If one stands atop the levees near the river's bend and looks out over the broad arc of the Mississippi to the woody islands on the far side, the approximate location of the original Camp DuBois—the 1803 winter camp of the Lewis and Clark Expedition–is visible. While now on the west side of the river, in 1803 this site was on the east side of the river and, crucially, on what was then U S territory. At that time, the Spanish Crown held land west of the river, and the US federal government was careful in siting the Corps of Discovery camp so as not to further antagonize the Spanish officials already concerned by what they viewed as a covert operation into Spanish territory.
At stake were the complex negotiations then taking place between the American, French, and Spanish governments for the transfer of a vast portion of the North American continent in a transaction that would later come to be known as the Louisiana Purchase.
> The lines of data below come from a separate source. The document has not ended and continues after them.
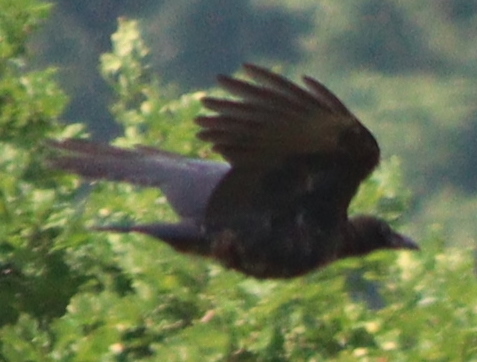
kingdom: Animalia
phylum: Chordata
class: Aves
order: Passeriformes
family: Corvidae
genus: Corvus
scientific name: Corvus corone
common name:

Over the course of a few days in early March 1804, the lands of Upper Louisiana Territory were to pass through the sovereign hands of three countries. First, on March 9, all lands west of the Mississippi were passed from Spain to France, and then, on March 10, from France to the United States. As a high-ranking officer who was already in the region, Captain Meriwether Lewis was a central witness to the negotiations.
The effect of this complex political and territorial maneuvering was to definitively mark the expansionist course that America would take throughout the nineteenth century. Yet even the siting of the corps camp, and the shifting terrain beneath it, marks the very idea of territorial demarcation as contingent, fluid, and—always—temporary.